Sir Tom was touched almost to tears. No one could see it, but he felt the moisture steal into the corners of his eyes. This was not a congenial place for him, this bourgeois room, nor had this little girl, in her simplicity, any right to greet him so. And Sir Thomas had by no means made up his mind, when he came to see his aunt’s protégée, notwithstanding her heiress-ship, that he was going to give up his freedom and independence, and subject himself to all manner of vulgar comments for her sake. But these words sealed his fate.

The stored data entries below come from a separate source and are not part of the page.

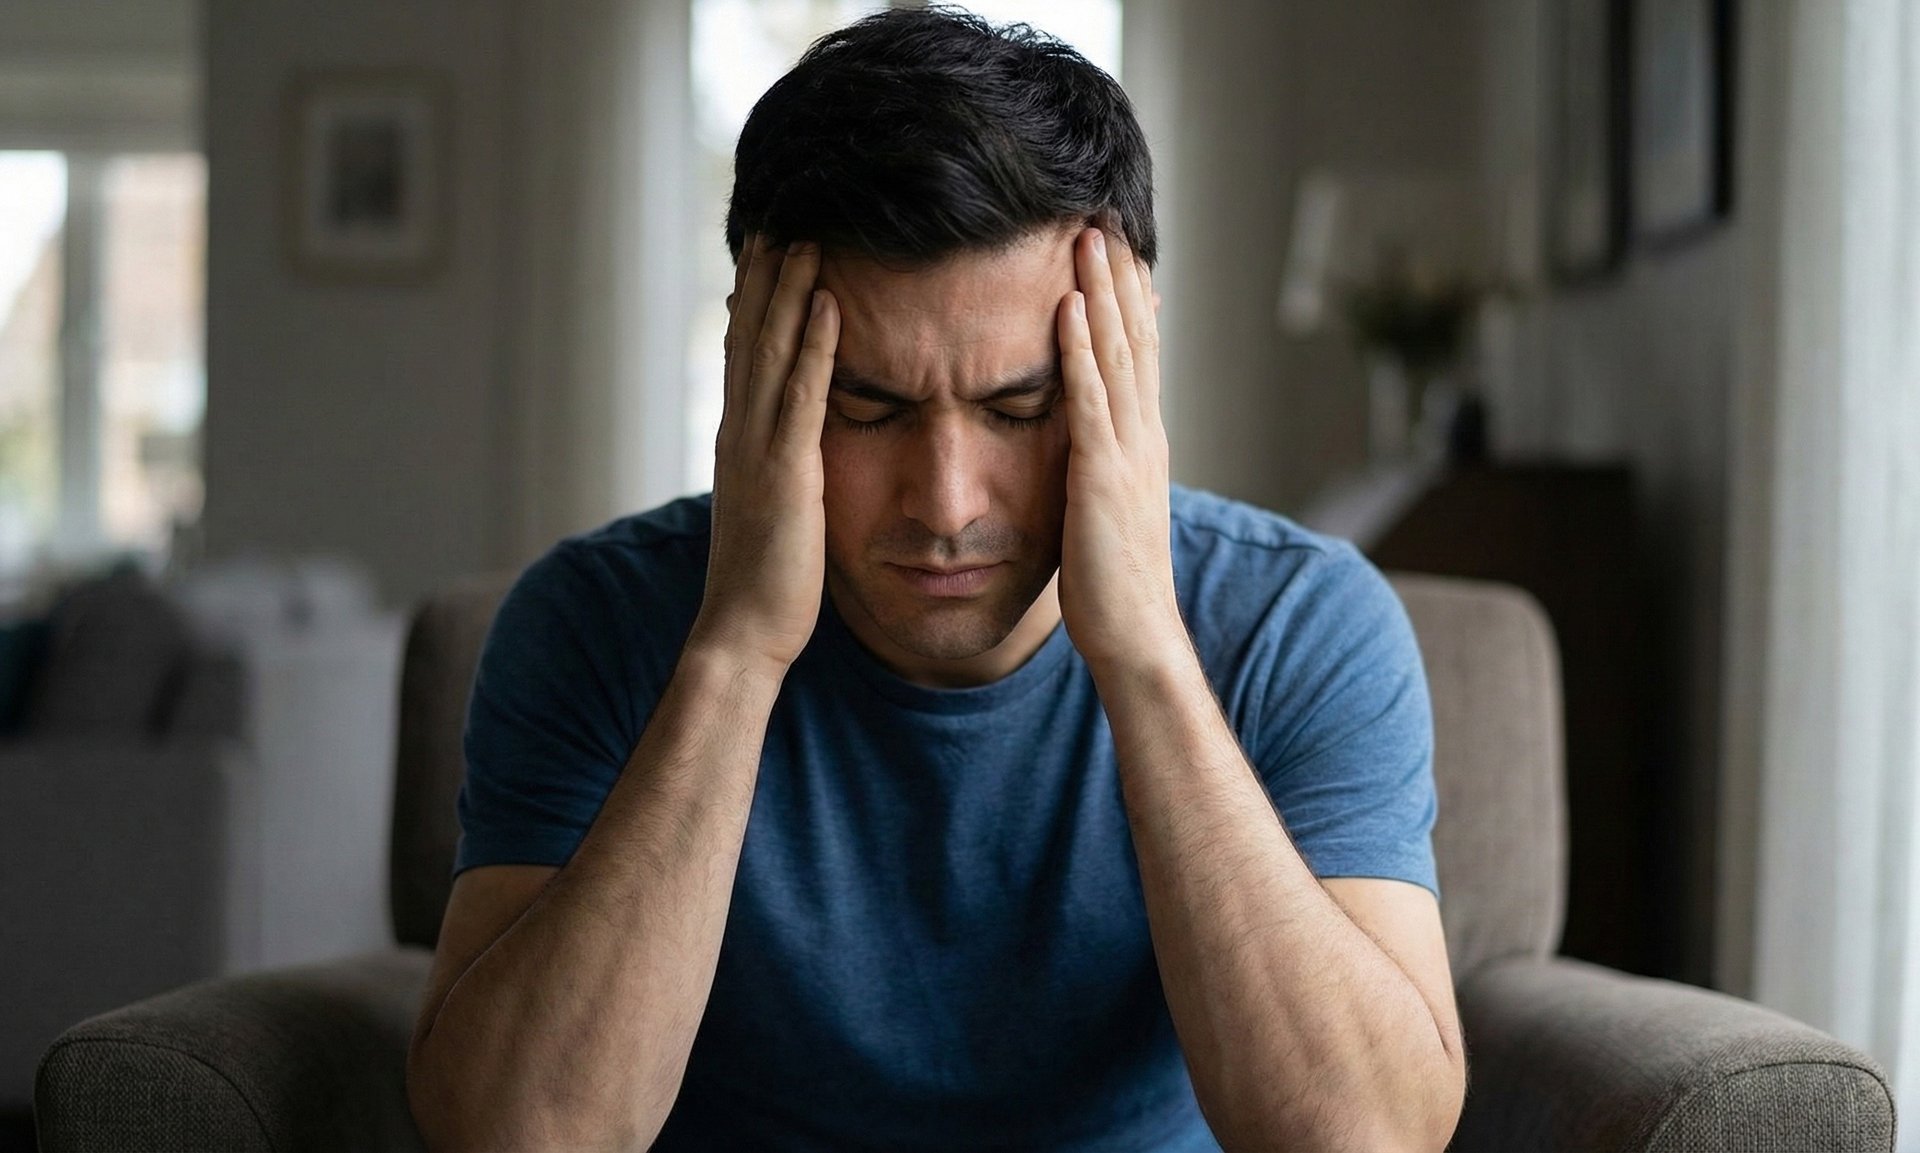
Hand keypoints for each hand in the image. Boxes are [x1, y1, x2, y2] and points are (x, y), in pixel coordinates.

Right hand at [688, 236, 840, 677]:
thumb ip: (780, 472)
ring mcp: (758, 449)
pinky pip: (802, 394)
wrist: (743, 632)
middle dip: (765, 275)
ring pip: (771, 350)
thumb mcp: (773, 513)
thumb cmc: (766, 584)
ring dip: (789, 290)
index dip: (752, 298)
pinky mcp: (787, 471)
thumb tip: (793, 451)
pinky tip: (830, 302)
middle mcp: (740, 433)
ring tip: (807, 236)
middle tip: (780, 217)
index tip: (766, 249)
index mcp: (739, 441)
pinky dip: (813, 344)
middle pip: (749, 335)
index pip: (743, 353)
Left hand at [1055, 226, 1187, 677]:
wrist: (1134, 636)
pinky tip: (1068, 307)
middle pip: (1135, 338)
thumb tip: (1085, 439)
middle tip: (1107, 214)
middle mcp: (1143, 436)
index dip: (1130, 297)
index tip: (1117, 245)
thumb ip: (1100, 464)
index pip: (1140, 353)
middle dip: (1120, 274)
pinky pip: (1088, 400)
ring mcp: (1127, 453)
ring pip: (1118, 354)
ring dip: (1103, 292)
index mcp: (1143, 442)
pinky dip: (1080, 350)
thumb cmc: (1112, 583)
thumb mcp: (1106, 508)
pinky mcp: (1101, 474)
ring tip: (1088, 236)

He could no more have resisted their modest, simple appeal, so unconscious as it was, than he could have denied his own nature. He did what he had done when he left her, but with a very different meaning; he stooped over her and kissed her seriously on the forehead; he had done it half paternally, half in jest, when he went away.
“Yes, my dear, I have come home,” with a little quiver in his voice, Sir Thomas said; and after an interval, “I think my little Lucy must have missed me. What is the matter? who has been vexing you? and even Sir Tom; did I do something amiss too?”
“We will speak of that after,” Lucy said, with a relief which was beyond all comprehension. She could talk again, her tongue was loosened and her heart opened. She had not been able to confide in any one for so long, and now all at once some door seemed opened, some lock undone. “It does not seem anything now you are here. I am sure it was right, quite right,” she cried, with a sob and a laugh together. “I knew underneath that it must be right all the time.”